_TEXT PROVIDED_:
============
Judge warns Rupert Murdoch: Your trials aren't over
Last-minute £500,000 deal with Charlotte Church puts an end to one high-profile hacking court case – but others are imminent
James Cusick is political correspondent of The Independent and The Independent on Sunday. As an experienced member of the lobby, he has previously worked at The Sunday Times and the BBC. His career as a journalist has been split between print and television, including senior positions as producer with Sir David Frost and at BBC Newsnight. He is also an award-winning golf and travel writer, working for over a decade as the UK contributing editor for one of the USA’s leading golf magazines. He broadcasts regularly for the BBC and CNN. He lives in London.
Friday 24 February 2012
News International closed off the first wave of phone-hacking claims last night by reaching a settlement with Charlotte Church – but was immediately told by a High Court judge that a trial date for the second wave of claimants will be set next week.
============
_SUPPLIED RECORDS_:
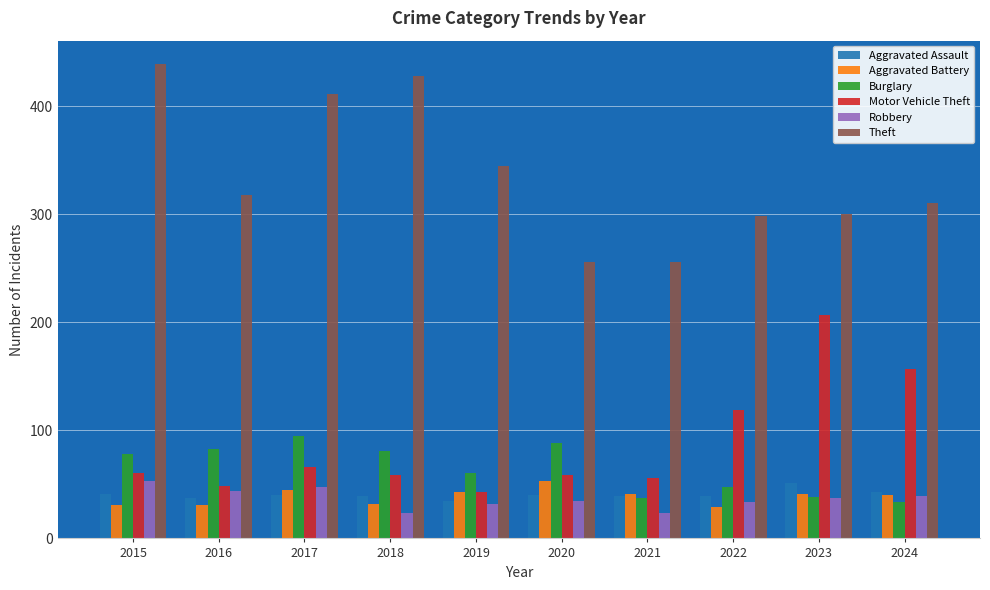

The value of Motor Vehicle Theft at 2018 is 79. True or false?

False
============
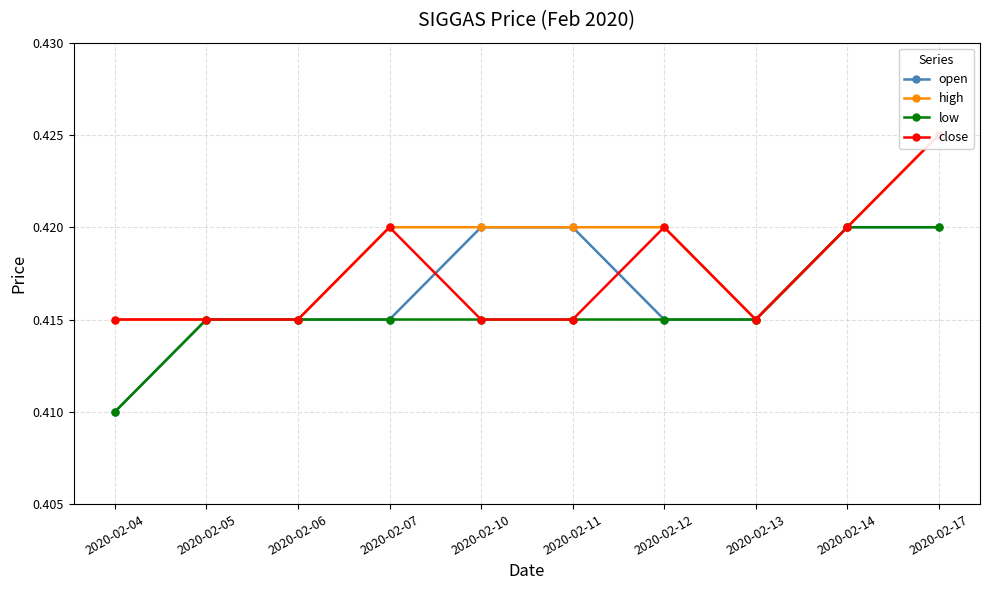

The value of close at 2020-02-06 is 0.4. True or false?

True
============
_PROMPT 1_: List the newspapers named in the phone-hacking article's biography of James Cusick.
_PROMPT 2_: Do these statements agree with the phone-hacking article? Answer yes or no for each, quoting the words that decide it. (a) The deal with Charlotte Church was worth £500,000. (b) The trial date for the second wave of claimants was set last night. (c) James Cusick lives in London.
_PROMPT 3_: Please resume the phone-hacking article from its last sentence.
The data was gathered from a different source than the article.

_ANSWER AREA 1_: The Independent, The Independent on Sunday, The Sunday Times

_ANSWER AREA 2_:
(a) Yes: "Last-minute £500,000 deal with Charlotte Church"
(b) No: "a trial date for the second wave of claimants will be set next week"
(c) Yes: "He lives in London."

_ANSWER AREA 3_:
NI's settlement with the Welsh singer halted the high-profile trial scheduled for Monday, but before its legal team had time to celebrate, Mr Justice Vos announced a new trial date for more alleged victims, including Cherie Blair QC, the wife of the former Prime Minister.
"Vos II" will mirror the legal process that ended with 55 claims, which included a star line-up of actors, politicians and celebrities, all settling out of court. The judge said he was "conscious of the impending trial date that has caused many cases to settle".
For Rupert Murdoch's News Corp and its battered reputation, the pain and the growing legal bill continues. The judge offered no respite when he said: "I'm extremely keen that the momentum of this litigation should not be lost by the fact that the cases that were set for trial are settled."
Reworking the 1966 World Cup final commentary, one lawyer at the centre of the cases remarked: "They think it's all over – but it isn't."
It can also be revealed that fears for her mother's health forced Ms Church to settle her hacking claim against NI out of court, in the face of hardball tactics by Mr Murdoch's lawyers which would have made Maria Church a focus of a trial.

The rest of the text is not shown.